Carlos Siu Lam, associate professor at Centre for Gaming and Tourism Studies of Macao Polytechnic Institute, said that Macau should reduce its reliance on VIP gamers and expand its non-gaming offerings. “With increased emphasis on the non-gaming sector, Macau will be able to draw different types of tourists, from young couples to families and even retirees,” he said.

Macau’s other much-publicised economic diversification plans include launching a Nasdaq-like stock exchange, which would offer another alternative destination for start-ups in the bay area to raise capital, and tap into the fundraising needs of the Portuguese-speaking world to which Macau belongs. China’s first-quarter trade with Lusophone countries reached US$31.97 billion, government data showed.

In June, the Chinese government announced a plan to introduce a wealth management connect scheme which includes Macau financial firms. The scheme, which is yet to have a launch date, will allow bay area residents to buy investment products via banks in Hong Kong and Macau, while residents of Hong
Kong and Macau can also invest in mainland investment products sold by the mainland banks.

Similarly, there has not been much progress since last October when the Monetary Authority of Macau said it was conducting a feasibility study to establish a securities exchange. Besides, it has to compete with two established stock exchanges in Hong Kong and Shenzhen, which have about 4,700 listed companies and a combined market value of about US$10 trillion.

Macau’s Chief Executive Ho Iat-seng reiterated those plans in his policy address in April, saying the city is exploring ways to introduce a yuan-trading stock exchange and further develop its insurance and banking system. “Macau and Guangdong would also look at the feasibility of building an international trade centre serving China and Portuguese-speaking countries to further their economic and trade ties,” Ho added.

The proposed Macau exchange will first focus on bond trading, Benjamin Chan Sau-san, chairman of Monetary Authority of Macau, the de facto central bank, said last year.

How quickly the Macau government moves to implement the plan remains to be seen.

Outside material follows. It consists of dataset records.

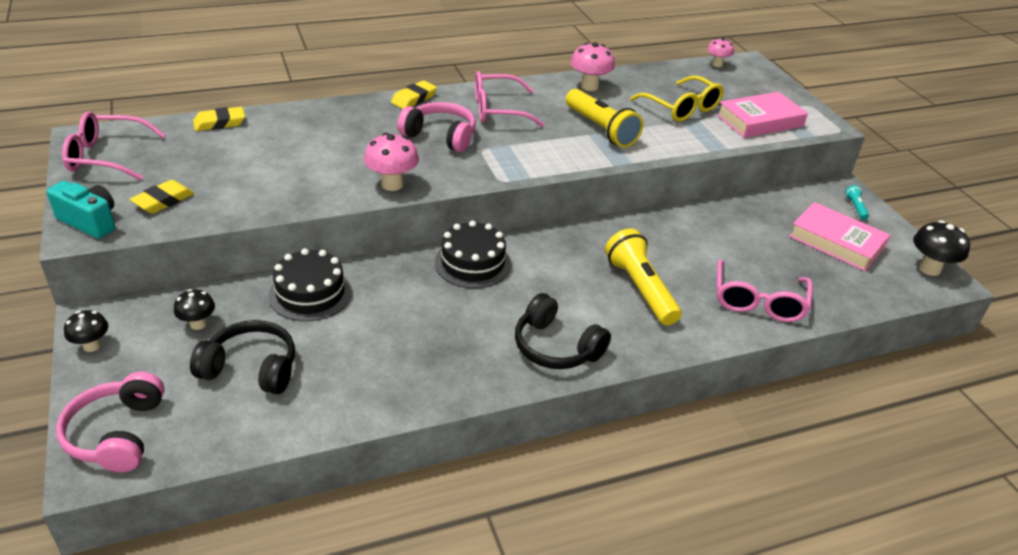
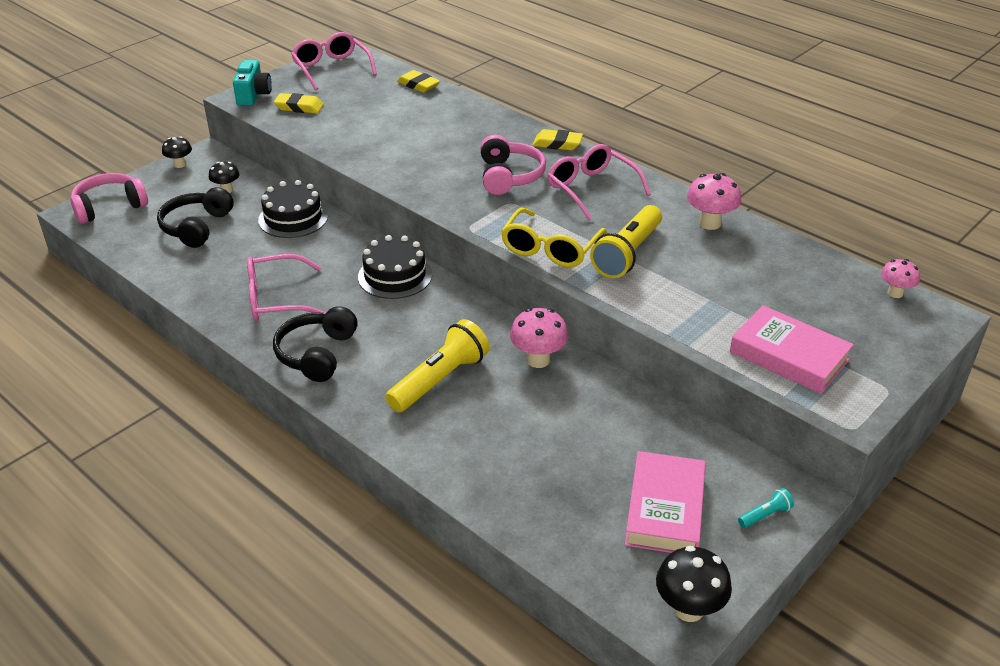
camera: 65 degrees right, 0 degrees up
(251, 368) = (196, 227): black headphones -> black headphones turned 150 degrees counterclockwise
(392, 184) = (409, 181): pink mushroom -> pink mushroom (538, 360)
(681, 108) = (743, 292): yellow glasses -> yellow glasses (550, 248)
(758, 301) = (488, 466): pink glasses -> pink glasses (277, 299)

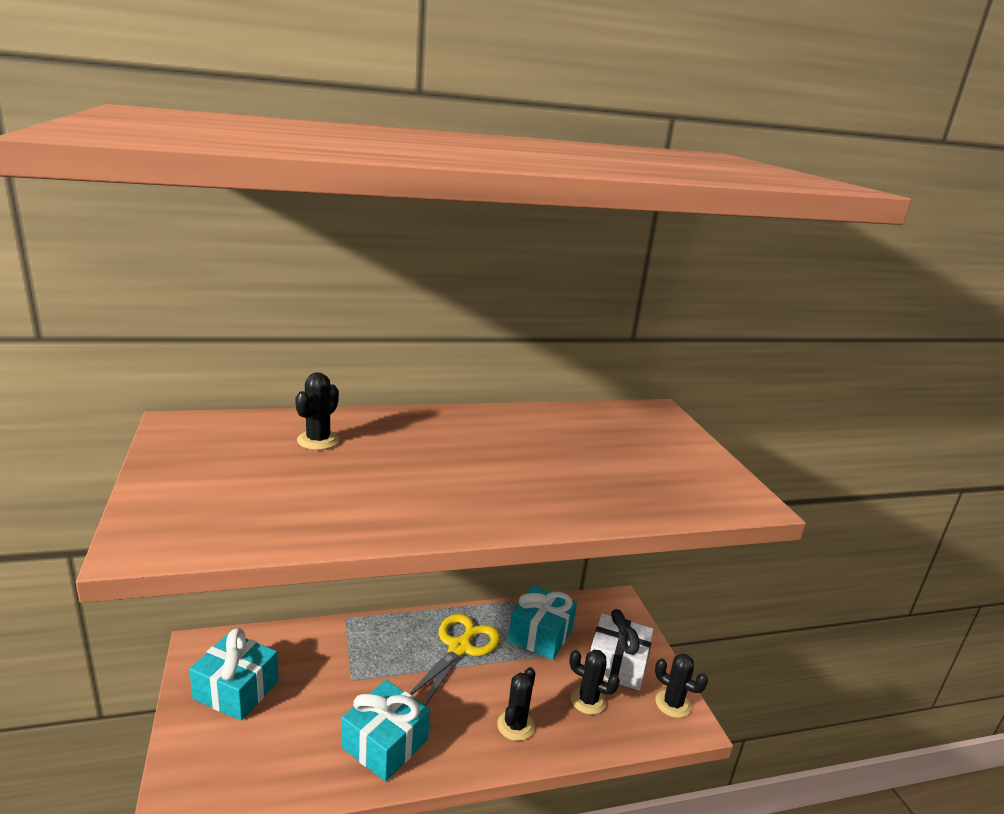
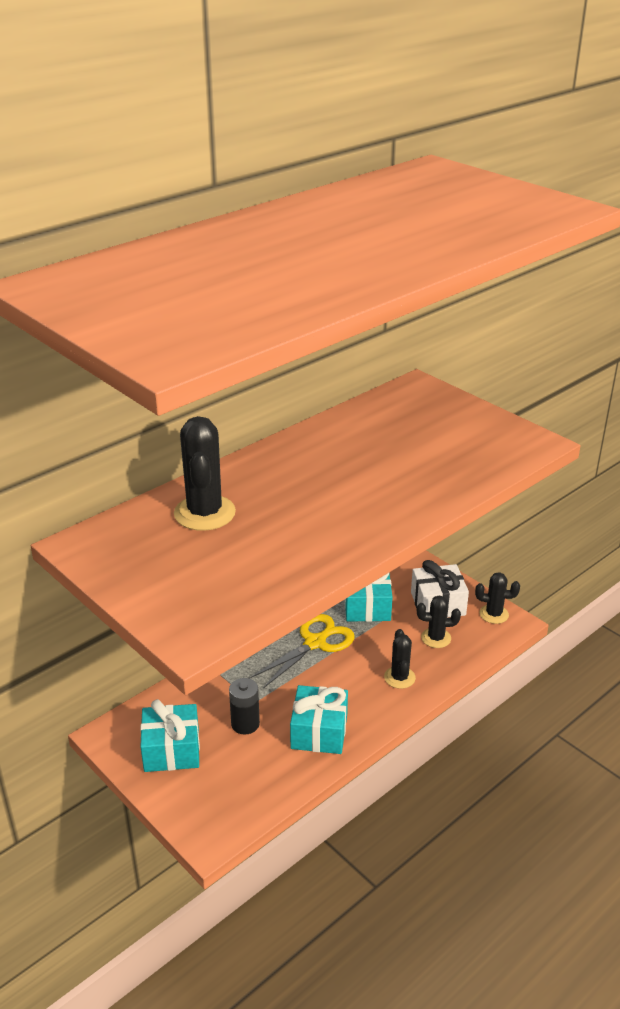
camera: 25 degrees left, 10 degrees up
(318, 440) = (204, 513): black cactus -> black cactus, size x1.66
(323, 698) = (245, 724): none -> black battery
(459, 648) = (315, 643): yellow scissors -> yellow scissors turned 45 degrees clockwise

“Bond market makes sense for Macau, not a stock exchange, as it would not be competing with neighbouring stock exchanges in Hong Kong and Shenzhen,” said Patrick Rozario, managing director of accounting and advisory firm Moore Hong Kong, whose family is from Macau.

The use of the yuan in Macau has grown substantially over the past one year, with cross border yuan trade settlement surging 23 per cent last year to 2.58 trillion yuan (US$378.44 billion) while yuan deposits rose 4 per cent to 55.97 billion patacas (US$7 billion), according to Monetary Authority of Macao data.

Clement Chan, managing director of BDO, summed up Macau’s predicament, saying the long-term success of Macau’s diversification plan depends on whether it can define a role for itself as an offshore yuan trading centre and complement the two existing exchanges in Hong Kong and Shenzhen.

“It is a matter of finding a niche,” he said.